I've often thought that if someone wanted to, they might be able create a profitable business model where they travel to homes or communities to teach highly intelligent kids about calculus and organic chemistry (something their parents can't do) for some weeks. Because the kids are at home, they get to spend afternoons and weekends doing craftwork, community service, sports, performance arts, etc. – something even the tutor could participate in. (This is something I've seriously thought about, and yearned to participate in, but I'm not in a position to make it happen well, unfortunately.)

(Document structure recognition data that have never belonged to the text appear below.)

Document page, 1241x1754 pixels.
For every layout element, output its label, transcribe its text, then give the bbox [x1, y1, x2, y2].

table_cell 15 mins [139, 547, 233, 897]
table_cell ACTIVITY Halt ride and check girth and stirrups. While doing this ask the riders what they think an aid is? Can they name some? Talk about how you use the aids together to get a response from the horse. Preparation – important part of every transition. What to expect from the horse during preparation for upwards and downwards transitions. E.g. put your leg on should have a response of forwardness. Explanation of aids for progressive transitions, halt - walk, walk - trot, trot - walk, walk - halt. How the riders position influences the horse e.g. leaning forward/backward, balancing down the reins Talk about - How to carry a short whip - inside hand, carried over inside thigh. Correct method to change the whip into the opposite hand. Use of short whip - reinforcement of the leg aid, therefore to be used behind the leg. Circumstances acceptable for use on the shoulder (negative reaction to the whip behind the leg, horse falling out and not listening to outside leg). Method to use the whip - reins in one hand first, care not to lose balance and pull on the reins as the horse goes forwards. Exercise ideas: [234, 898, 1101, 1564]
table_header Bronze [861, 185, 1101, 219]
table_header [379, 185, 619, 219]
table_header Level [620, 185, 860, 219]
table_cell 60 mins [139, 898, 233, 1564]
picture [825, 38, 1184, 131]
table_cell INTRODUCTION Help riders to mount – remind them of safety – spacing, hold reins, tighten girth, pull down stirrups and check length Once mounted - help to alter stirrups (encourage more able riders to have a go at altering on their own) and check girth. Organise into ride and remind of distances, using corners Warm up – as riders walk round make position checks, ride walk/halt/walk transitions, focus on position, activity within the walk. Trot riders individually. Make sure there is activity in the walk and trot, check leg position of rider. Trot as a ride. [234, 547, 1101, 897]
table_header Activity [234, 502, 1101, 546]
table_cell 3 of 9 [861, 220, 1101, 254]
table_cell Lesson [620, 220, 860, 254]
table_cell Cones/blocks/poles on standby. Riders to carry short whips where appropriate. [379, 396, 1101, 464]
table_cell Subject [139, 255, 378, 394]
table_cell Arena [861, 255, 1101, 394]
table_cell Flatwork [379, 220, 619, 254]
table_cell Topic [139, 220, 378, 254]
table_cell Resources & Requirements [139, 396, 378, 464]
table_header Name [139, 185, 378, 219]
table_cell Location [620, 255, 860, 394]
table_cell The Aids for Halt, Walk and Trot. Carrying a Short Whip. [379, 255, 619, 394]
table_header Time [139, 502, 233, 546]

Alright, this turned out to be a way longer ramble than I intended. I've just been situating myself at the intersection of technology, education, civic development, etc. for many years, so on a post like this, it all comes flowing out. The point is, there is a ton of room for innovation here, and it's exciting to see people look at the vast potential here and approach it with the seriousness that you do.
Extremely thought-provoking essay, Mr. Perrone, eliciting observations and comparisons with other aspects of child development and how it both leads and follows changes in the social contract.